Guru hanged: the end of a japanese public enemy

His submissive young were allowed to drink his dirty bath water and drops of his blood. Only he, the guru, had complete purity and power, he proclaimed.

Driven by the delusion of being able to "redeem" the world with violence, shoko asahara set his young loose in march 1995. Under tokio’s ruling district, members of his end-time sect "aum shinrikyo" released sarin gas in subway cars and killed 13 people with it. Thousands were injured. A ruthless act for which asahara was hanged now, 23 years later.

Two months later, on the 16th of december, when military and police troops attacked the half-blind sectarian founder. May 1995, in a dark hiding place, they find a pitiful picture. In front of them, lying belly-down in the dirt, is a man with disheveled hair who once, as a successful religious leader, captivated thousands of people, some of them highly educated, with his teachings.

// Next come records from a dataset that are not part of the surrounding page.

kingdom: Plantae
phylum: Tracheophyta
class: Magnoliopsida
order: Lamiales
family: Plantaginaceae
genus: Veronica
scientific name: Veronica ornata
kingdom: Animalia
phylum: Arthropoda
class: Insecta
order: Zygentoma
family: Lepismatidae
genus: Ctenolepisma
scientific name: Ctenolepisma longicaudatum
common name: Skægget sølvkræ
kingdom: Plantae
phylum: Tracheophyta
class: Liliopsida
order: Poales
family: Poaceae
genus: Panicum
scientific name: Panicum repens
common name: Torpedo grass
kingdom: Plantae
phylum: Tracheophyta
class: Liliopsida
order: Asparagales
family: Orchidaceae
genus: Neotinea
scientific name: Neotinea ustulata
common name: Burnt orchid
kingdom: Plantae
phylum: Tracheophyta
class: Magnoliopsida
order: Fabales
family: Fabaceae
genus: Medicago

"This shabby guy is supposed to be asahara?" – this is the surprised reaction of one of the officials leading the operation against the guru at the time. The guru, who had once impressed intellectuals in the country and was a repeated guest on television talk shows, hid from the authorities after the poison gas attack and other crimes in a three-meter-long and 50-centimeter-low secret chamber between the second and third floors of his base in the japanese province of yamanashi.

Since then, there have been countless rumors about the cult leader, who went by the common name of chizuo matsumoto, was sentenced to death in 2006 and has now been executed, as the japanese government announced on friday. To this day, no one knows exactly what prompted the guru with the rubezahl beard to commit his crimes.

Even his trial, known as the trial of the century, did not reveal much about the man and his motives. Throughout the trial, asahara remained silent or mumbled incomprehensibly. For years he waited in his death cell for execution on the gallows, until his life was ended after 63 years.

Blind in one eye and visually impaired in the other from birth, asahara grew up as the son of a manufacturer of traditional rice straw mats, one of seven children in desperately poor conditions in a village in the south of japan. Although he could see well enough, his father sent him to a school for the blind for financial reasons. Later, asahara applied to the elite university in tokyo, but failed the entrance exam. Instead, he turned to the study of acupuncture and traditional chinese medicine.

He founded a yoga school that gave rise to the "aum shinrikyo" ("supreme truth") sect. Asahara took advantage of the spiritual vacuum that had arisen in japan after the economic boom years, driving the younger generation to new religions like aum. Thousands of young people saw in asahara a charismatic father figure who made them feel understood and offered them an alternative to break out of society’s constraints.

But asahara wanted more. With the political arm of his sect, he ran for the japanese parliament in the late 1980s, but failed miserably. The sect is said to have run into financial problems as a result. "Aum" must arm itself to survive apocalypse, asahara now said. Recognized by the state as a religious organization, the sect took advantage of its tax exemption, hired capable young scientists from the best universities and loved to produce an entire arsenal of biochemical weapons at the foot of mount fuji.

Sarin gas attack in tokyo allegedly an attempt by sect to prevent planned police raid on its fuji headquarters.

The attack became a social trauma for japan. He destroyed the japanese belief that they lived in a security paradise. The police were accused at the time of not having taken action against asahara much earlier. Even today, many victims of the attack suffer from the psychological, physical and financial consequences.

His life of poverty, his childhood experiences, and his repeated failures were cited by experts as reasons why asahara may have harbored revengeful feelings toward society and been obsessed with power. But instead of dealing intensively with the background of the national catastrophe, asahara and his young had only been turned into inhuman – and thus non-japanese – monsters, complained one of the survivors of the sarin gas attack.

"The atrocities are just the end product," said a former lawyer for asahara. Instead of hanging asahara and his accomplices, the lawyer believes it would have been more important to investigate the precise causes and social contexts that led to the sect’s crimes. And with this opinion he is by no means alone in japan.

The two successor groups to "aum," "aleph" and "hikari no wa," attracted large numbers of adherents in the years following the act – and were subjected to close surveillance. The state was convinced: even more than 20 years after asahara’s imprisonment, the groups continued to be under the strong influence of the guru behind bars.